I have implemented a binary tree (using a vector), and each time i get a new item to add to the tree, i count how many times its compared with someone bigger than itself (+1) and for each one it is NOT bigger than itself, it counts how many are at his right side.

Its kinda confusing

I belive the answer is to implement this kind of tree, I just cant get it right... any suggestions?

I'm not sure if your algorithm is fast. In order to count the minimun number of swaps, you should use a 64-bit integer, because of in the worst case [ 500000, 499999, 499998, .... , 1 ] you need (500,000) * (499,999) / 2 swaps and that number doesn't fit into a 32-bit integer.

My implementation use a divide&conquer algorithm.

Hint. Is well known that making a sorted list from two sorted lists is O(n), and counting minimun necessary swaps for processing it is relatively easy.

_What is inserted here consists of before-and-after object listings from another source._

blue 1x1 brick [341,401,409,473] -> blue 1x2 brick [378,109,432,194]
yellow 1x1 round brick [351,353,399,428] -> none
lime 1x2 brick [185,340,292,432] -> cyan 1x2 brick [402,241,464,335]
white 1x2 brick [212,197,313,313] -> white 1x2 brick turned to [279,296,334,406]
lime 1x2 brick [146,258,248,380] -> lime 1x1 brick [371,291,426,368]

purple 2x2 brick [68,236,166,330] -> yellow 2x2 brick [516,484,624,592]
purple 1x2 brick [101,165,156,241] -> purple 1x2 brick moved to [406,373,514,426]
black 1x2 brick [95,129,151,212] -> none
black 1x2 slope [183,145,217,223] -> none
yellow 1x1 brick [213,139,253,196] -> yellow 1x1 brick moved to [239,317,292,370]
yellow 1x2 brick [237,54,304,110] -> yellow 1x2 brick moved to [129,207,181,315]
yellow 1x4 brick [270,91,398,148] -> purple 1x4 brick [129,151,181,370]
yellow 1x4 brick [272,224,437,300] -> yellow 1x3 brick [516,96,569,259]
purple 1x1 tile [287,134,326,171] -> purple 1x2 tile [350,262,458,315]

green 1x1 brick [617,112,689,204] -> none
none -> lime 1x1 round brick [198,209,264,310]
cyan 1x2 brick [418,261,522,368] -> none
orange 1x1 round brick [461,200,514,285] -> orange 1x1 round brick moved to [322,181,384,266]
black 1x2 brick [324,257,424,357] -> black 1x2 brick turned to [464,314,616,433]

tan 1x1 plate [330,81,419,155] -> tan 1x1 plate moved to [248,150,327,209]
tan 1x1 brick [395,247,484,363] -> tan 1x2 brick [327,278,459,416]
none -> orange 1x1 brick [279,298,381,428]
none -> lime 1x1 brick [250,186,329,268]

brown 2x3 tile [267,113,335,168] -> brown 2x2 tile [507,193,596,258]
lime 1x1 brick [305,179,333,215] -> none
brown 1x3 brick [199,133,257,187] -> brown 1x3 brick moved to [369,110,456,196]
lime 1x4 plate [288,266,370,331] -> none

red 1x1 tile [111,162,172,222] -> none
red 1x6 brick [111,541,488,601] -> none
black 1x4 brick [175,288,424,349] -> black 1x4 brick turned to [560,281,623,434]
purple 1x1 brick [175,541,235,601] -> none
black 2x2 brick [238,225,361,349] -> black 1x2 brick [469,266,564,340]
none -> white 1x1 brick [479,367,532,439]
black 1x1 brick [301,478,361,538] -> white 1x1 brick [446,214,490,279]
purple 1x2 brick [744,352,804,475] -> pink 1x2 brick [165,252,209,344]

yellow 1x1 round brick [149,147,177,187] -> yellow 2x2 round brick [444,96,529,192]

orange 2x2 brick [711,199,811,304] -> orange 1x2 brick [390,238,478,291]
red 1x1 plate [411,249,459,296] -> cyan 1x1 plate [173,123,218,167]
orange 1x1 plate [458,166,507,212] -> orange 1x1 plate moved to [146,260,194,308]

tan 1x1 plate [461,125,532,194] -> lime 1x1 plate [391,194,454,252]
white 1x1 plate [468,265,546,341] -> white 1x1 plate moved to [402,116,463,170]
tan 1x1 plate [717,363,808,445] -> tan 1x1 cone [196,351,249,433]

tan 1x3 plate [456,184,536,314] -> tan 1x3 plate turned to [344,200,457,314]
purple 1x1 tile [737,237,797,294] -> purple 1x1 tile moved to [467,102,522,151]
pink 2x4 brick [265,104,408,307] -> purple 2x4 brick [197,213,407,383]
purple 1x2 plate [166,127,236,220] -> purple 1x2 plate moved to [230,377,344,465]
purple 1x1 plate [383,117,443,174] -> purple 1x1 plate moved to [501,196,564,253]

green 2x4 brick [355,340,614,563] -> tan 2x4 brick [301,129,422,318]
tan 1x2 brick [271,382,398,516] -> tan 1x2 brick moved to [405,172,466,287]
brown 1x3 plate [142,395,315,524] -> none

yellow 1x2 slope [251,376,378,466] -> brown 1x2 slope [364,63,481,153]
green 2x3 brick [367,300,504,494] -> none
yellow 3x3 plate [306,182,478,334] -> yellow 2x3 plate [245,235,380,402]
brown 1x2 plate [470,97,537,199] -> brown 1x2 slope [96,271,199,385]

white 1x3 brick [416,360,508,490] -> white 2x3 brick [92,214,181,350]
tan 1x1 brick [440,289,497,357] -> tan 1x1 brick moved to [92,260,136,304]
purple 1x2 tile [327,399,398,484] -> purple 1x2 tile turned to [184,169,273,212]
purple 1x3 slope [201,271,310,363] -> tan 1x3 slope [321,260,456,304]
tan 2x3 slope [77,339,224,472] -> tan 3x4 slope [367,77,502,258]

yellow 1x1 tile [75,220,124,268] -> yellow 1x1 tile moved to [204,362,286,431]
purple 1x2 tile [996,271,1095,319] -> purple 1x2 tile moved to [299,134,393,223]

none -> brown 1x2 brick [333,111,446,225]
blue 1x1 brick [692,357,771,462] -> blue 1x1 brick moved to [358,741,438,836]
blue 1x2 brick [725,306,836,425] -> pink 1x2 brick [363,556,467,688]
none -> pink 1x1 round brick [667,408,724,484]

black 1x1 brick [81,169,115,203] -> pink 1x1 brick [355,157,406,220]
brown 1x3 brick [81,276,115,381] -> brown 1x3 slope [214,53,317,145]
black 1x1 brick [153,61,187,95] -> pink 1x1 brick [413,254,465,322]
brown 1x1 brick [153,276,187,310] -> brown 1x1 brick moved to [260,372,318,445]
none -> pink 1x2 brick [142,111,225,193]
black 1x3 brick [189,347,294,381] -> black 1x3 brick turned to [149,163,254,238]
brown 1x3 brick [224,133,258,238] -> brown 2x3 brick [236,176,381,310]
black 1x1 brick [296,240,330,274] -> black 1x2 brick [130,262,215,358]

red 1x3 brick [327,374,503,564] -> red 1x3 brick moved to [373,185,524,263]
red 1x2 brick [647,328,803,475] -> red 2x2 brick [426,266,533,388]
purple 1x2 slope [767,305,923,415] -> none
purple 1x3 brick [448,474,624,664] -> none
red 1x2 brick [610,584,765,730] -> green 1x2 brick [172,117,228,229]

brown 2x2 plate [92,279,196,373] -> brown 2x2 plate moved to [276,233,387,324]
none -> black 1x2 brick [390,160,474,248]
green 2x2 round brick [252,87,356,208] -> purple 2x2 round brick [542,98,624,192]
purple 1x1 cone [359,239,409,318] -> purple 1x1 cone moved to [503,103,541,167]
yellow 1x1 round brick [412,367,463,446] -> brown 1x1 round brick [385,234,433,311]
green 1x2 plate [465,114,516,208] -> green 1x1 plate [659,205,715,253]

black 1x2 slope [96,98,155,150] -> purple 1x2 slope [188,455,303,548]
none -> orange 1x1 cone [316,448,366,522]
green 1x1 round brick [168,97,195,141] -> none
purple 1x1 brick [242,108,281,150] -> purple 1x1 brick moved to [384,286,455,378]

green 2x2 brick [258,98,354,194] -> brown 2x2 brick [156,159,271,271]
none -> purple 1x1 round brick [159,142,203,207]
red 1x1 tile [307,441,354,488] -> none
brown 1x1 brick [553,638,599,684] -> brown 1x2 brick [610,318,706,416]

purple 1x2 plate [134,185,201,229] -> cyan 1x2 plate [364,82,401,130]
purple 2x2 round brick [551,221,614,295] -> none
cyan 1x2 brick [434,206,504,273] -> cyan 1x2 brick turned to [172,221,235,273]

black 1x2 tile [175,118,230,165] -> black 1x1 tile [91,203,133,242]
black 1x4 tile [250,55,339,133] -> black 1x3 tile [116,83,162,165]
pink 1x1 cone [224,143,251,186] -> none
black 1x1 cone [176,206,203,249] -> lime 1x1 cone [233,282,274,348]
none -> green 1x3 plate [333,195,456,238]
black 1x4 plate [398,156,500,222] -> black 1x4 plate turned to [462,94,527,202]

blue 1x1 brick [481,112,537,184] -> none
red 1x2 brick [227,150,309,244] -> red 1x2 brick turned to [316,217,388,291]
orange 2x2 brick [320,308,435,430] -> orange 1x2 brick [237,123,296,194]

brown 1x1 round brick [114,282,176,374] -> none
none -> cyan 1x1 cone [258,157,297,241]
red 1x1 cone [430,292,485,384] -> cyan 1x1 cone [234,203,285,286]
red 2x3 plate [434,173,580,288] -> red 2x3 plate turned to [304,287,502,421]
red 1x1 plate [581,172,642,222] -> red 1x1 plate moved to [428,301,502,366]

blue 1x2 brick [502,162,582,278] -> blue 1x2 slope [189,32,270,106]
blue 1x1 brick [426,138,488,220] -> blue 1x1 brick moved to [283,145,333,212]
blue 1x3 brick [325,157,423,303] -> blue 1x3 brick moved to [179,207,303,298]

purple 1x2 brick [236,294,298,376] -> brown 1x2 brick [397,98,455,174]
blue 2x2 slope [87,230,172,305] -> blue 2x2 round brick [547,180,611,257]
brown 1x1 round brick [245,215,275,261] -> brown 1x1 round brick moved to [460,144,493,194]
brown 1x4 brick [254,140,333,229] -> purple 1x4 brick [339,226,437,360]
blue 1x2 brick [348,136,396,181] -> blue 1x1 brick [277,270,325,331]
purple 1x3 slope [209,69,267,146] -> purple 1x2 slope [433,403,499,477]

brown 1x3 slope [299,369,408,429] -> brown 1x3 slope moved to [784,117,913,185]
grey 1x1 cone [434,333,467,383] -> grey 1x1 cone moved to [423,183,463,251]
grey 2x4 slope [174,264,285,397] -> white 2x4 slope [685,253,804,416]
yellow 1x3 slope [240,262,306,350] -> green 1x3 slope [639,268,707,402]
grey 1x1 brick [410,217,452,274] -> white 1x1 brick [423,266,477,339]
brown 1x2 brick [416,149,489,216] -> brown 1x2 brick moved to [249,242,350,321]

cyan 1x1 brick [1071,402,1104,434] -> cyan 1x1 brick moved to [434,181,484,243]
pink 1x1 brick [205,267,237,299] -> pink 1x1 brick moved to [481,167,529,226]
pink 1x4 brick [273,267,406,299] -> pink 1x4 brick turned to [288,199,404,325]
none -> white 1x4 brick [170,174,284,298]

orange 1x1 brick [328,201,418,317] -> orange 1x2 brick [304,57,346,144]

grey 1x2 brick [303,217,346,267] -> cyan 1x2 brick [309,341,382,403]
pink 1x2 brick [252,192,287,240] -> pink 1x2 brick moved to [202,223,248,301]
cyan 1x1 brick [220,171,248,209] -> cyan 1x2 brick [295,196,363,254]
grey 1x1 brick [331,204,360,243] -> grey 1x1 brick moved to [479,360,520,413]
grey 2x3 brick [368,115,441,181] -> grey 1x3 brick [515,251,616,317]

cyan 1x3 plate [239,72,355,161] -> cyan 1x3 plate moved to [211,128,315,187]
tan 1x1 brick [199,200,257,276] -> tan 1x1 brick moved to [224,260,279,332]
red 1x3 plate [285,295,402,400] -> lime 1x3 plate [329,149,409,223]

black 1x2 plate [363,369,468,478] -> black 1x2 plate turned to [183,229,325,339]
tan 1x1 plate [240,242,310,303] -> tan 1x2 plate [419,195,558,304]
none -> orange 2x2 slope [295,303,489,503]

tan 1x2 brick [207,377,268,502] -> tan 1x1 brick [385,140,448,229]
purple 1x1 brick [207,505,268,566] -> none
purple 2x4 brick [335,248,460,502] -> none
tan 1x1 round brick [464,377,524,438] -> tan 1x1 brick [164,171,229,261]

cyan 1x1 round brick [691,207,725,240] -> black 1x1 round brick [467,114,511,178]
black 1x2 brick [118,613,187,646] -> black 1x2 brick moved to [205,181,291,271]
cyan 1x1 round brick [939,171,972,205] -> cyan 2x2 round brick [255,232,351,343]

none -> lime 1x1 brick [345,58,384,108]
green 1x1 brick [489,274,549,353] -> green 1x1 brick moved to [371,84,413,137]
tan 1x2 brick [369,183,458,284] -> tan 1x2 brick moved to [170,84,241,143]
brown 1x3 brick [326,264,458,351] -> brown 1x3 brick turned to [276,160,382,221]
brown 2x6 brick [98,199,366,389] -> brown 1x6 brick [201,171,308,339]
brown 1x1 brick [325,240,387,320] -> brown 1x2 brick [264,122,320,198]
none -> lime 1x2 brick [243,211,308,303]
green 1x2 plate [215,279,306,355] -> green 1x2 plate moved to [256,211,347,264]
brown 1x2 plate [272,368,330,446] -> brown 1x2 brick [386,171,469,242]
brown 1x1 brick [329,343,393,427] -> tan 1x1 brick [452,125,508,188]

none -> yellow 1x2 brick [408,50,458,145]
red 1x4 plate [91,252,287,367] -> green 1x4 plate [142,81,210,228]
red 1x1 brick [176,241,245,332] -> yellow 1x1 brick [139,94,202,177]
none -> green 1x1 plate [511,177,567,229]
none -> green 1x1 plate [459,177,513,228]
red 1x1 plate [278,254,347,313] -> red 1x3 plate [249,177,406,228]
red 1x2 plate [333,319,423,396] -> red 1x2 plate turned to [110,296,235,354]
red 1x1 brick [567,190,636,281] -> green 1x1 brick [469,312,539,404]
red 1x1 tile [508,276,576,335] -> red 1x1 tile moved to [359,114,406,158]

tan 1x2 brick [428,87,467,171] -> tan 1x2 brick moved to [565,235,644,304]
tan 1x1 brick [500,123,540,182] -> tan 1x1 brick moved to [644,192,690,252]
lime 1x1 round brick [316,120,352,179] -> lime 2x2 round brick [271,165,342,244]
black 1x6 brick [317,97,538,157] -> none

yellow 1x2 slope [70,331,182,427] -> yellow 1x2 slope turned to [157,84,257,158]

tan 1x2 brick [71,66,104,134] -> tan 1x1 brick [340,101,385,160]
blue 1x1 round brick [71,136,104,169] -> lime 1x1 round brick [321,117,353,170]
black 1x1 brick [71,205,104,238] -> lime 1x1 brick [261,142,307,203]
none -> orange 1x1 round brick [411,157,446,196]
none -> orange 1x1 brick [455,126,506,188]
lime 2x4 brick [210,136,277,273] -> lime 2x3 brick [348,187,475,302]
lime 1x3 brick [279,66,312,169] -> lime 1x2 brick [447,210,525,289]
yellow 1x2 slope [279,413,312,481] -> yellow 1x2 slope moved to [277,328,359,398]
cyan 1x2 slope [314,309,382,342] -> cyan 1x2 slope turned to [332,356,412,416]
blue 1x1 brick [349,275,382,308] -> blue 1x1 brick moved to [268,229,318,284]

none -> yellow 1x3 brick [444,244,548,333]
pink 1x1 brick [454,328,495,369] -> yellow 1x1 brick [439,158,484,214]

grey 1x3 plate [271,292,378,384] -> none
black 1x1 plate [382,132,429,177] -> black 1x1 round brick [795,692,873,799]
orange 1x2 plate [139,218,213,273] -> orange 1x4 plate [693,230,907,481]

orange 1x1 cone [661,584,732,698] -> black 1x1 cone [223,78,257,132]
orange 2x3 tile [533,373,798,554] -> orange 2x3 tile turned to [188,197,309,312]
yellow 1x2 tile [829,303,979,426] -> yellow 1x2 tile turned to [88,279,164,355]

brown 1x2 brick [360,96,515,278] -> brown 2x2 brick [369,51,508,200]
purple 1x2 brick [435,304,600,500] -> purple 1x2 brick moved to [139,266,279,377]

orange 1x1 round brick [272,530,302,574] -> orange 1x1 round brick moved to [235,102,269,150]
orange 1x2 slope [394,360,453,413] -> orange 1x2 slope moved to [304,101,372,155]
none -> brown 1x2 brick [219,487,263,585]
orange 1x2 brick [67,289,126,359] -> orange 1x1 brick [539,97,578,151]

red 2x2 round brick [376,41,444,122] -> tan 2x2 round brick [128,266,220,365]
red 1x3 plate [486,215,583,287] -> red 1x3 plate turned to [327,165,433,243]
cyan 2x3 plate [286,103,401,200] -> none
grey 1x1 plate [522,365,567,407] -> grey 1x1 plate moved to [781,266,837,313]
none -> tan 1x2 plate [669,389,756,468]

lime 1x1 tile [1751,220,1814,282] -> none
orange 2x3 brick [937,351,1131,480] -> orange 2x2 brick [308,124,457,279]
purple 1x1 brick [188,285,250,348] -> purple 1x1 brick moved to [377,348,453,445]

Time limit during the contest was 5 sc.
My code works 1.4 sc(Pascal).I use mergsort to sort the input and during the sort calculate the answer.This algorithm is O(Nlog(N)).If you want I can tell more about the algo or you can read about it from many book for example from Cormen.
Eduard.

I implemented the same algorithm, but changed to bubblesort for small n. Merging is done with pointers, which speeds up the process a bit. And I must admit that I wrote a small function for parsing an integer from a string, which is a lot faster than scanf.